La storia di Johan Cruijff è quella di uno dei miti della storia del calcio, forse il numero cinque di sempre dopo Pelé, Maradona, Di Stefano e Messi. È stato un grandissimo nella doppia versione, giocatore e allenatore. A livello culturale, è stato il number one in assoluto, capace di essere il leader sul campo della rivoluzione olandese e di influenzare il futuro anche da coach: Pep Guardiola è un figlio di Cruijff. Il denaro non fu mai problema per il Profeta del Gol, come lo ribattezzò Sandro Ciotti in un documentario del 1976, ma la salute cominciò a dargli problemi all’età di 44 anni. Grande fumatore, fu costretto nel 1991 a sottoporsi d’urgenza a un’operazione di by-pass. Nel 1997 ebbe nuovi problemi cardiaci che lo costrinsero all’addio alla panchina. Nell’ottobre 2015, gli fu diagnosticato un cancro ai polmoni e cinque mesi dopo, il 24 marzo 2016, morì, all’età di 68 anni.
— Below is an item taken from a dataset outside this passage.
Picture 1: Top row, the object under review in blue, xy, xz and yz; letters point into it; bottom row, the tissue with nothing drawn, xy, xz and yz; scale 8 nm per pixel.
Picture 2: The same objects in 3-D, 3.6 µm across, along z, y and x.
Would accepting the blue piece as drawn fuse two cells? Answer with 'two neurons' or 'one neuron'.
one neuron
Lo stesso male si è portato via il 10 febbraio 2017 Piet Keizer, attaccante, in panchina nella finale contro la Germania. Aveva 74 anni ed è passato alla storia per essere stato il primo calciatore olandese professionista. Solo una maglia nella sua carriera: quella dell’Ajax. All’inizio della stagione 1973-74, il nuovo allenatore, George Knobel, annunciò che il capitano sarebbe stato votato dai giocatori: il prescelto fu lui. Cruijff, degradato a sorpresa, salutò l’Ajax e si trasferì a Barcellona. Keizer indossò la fascia solo per un anno. La stagione successiva, un altro allenatore, Hans Kraay, rifiutò la richiesta di Piet di cambiare ruolo. Keizer stracciò il contratto e si ritirò, giurando di non toccare più un pallone.